Here is a quick guide to the most common terms we use in Solution Focused Hypnotherapy and why they matter for your well-being.
1. The Stress Bucket
This is perhaps our most famous metaphor. Imagine you have an invisible bucket inside your head. Every time you have a negative thought, a worry about work, or a stressful interaction, a little bit of "liquid" (stress) is poured into that bucket.
Why it matters: When the bucket gets too full, it overflows into your Primitive Brain, causing anxiety, anger, or low mood. Our goal in SFH is to help you empty that bucket so you have more capacity for life.
2. The Primitive Brain (The Survival Center)
This is the older part of our brain (including the amygdala, hypothalamus, and hippocampus) that is hardwired for one thing: survival. It operates on instinct and sees every stressor as a potential life-or-death threat.
The Conflict: When the Primitive Brain is in charge, you operate in Survival Mode (Fight, Flight, or Freeze). It is emotional, irrational, and usually very negative.
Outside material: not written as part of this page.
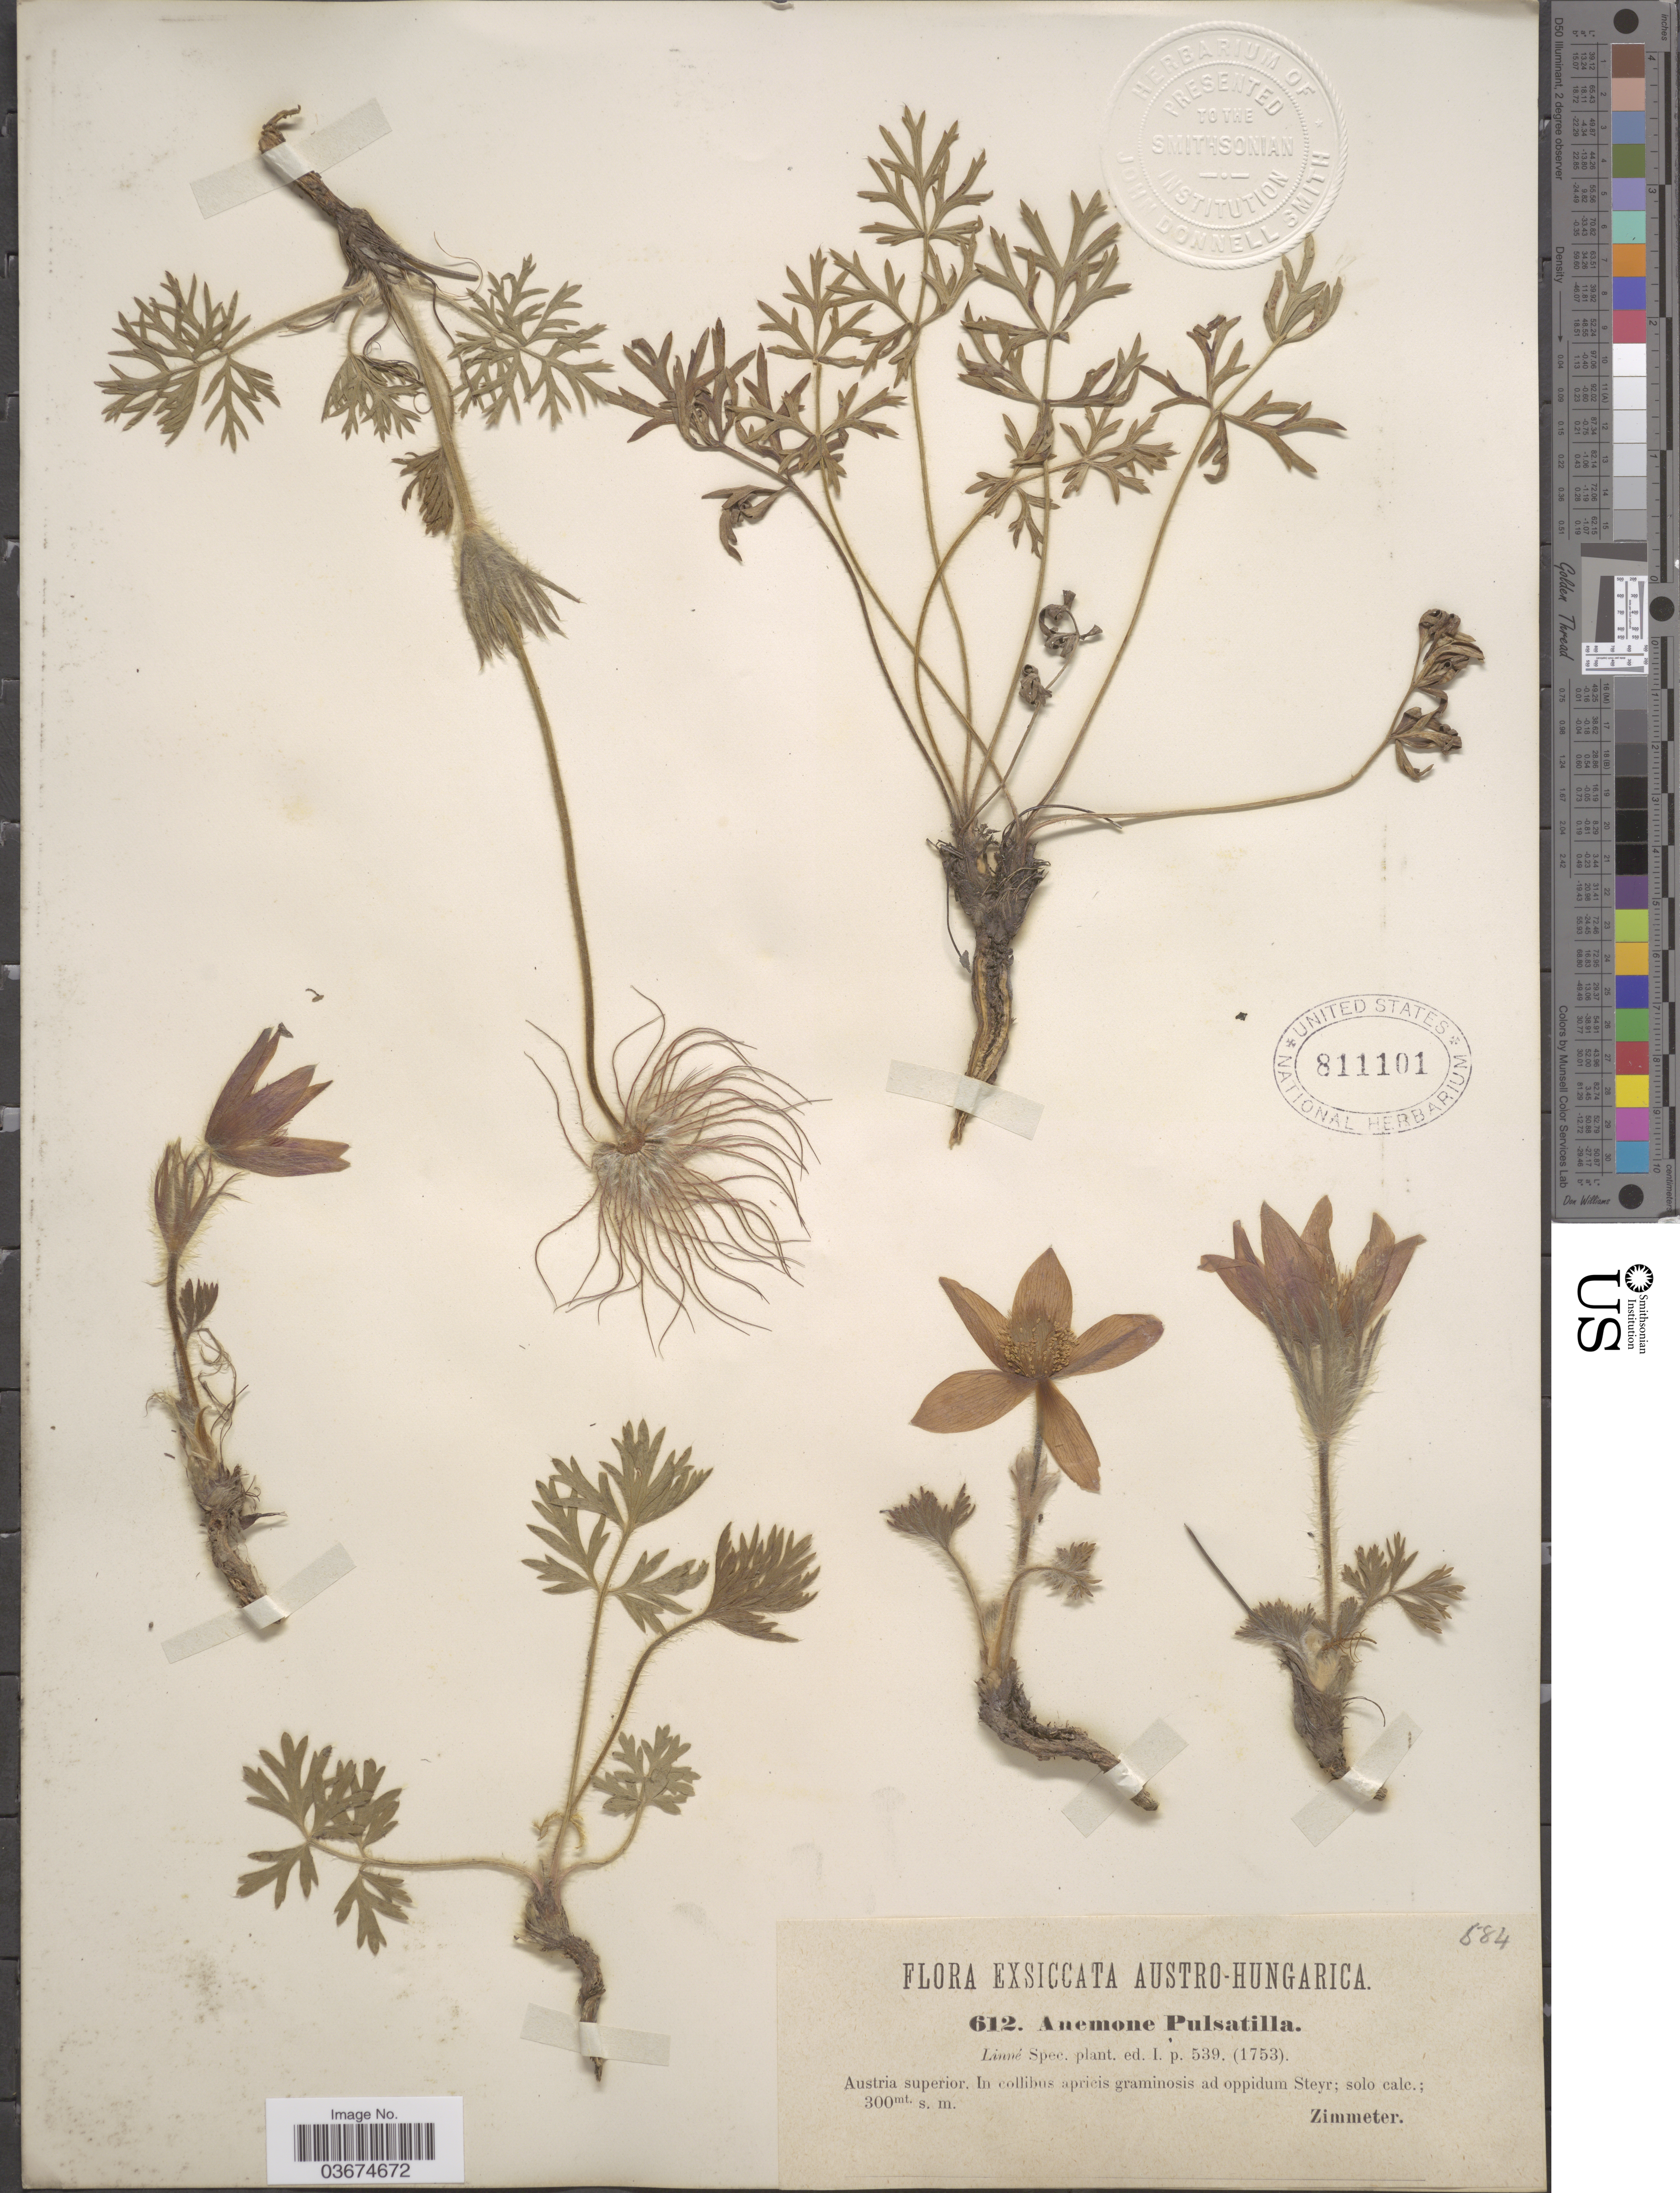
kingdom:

It’s the part of you that overreacts to a spilled glass of milk or a short email from your boss.
3. The Intellectual Brain (The Prefrontal Cortex)
This is the "modern," rational part of your brain. It is the seat of logic, problem-solving, and calm decision-making.
The Goal: When we are operating from our Intellectual Brain, we generally make good choices, feel in control, and see life clearly. SFH works to move your "operating system" away from the Primitive Brain and back into this Intellectual center.
4. The Three Ps (Positive Action, Positive Interaction, Positive Thought)
These are the three "nutrients" your brain needs to produce Serotonin, our natural "feel-good" neurotransmitter that helps us feel calm and capable.
Positive Action: Doing things—hobbies, exercise, or even just crossing off a small task.
Positive Interaction: Connecting with others in a meaningful or fun way.
Positive Thought: Focusing on "What’s been good?" rather than "What’s gone wrong?"
By focusing on these three areas, we physically change the chemistry of our brain.
5. REM Sleep (Rapid Eye Movement)
You might know this as "dream sleep." In SFH, we call it our "overnight therapy." REM sleep is the process where your brain takes the emotional events of the day and moves them from the "Stress Bucket" into long-term narrative memory.
The Catch: REM sleep is an energy-intensive process. If your bucket is too full, your brain can't keep up with the "emptying" process, which is why we often wake up feeling tired or overwhelmed before the day has even started. Hypnotherapy helps mimic this REM process to get that bucket emptied faster.
6. One Small Step
In other therapies, you might spend a lot of time looking at the past. In SFH, we look forward. One small step is a detailed, positive description of something that is within your control, that you can envision accomplishing.
Why it works: By visualising your Preferred Future in a trance state, you are creating a neural blueprint. Your brain begins to see these positive changes as possible, making it much easier to take the small steps needed to get there.
7. Trance
Trance is simply a state of focused attention. You experience it every day when you get "lost" in a book, stare out a window, or drive home and realis
e you don't remember the last two miles.
The Science: In SFH, we use light trance to encourage the Intellectual and Primitive parts of the brain to "talk" to each other. It allows your brain to process information and accept positive suggestions without the "critical" part of your mind getting in the way.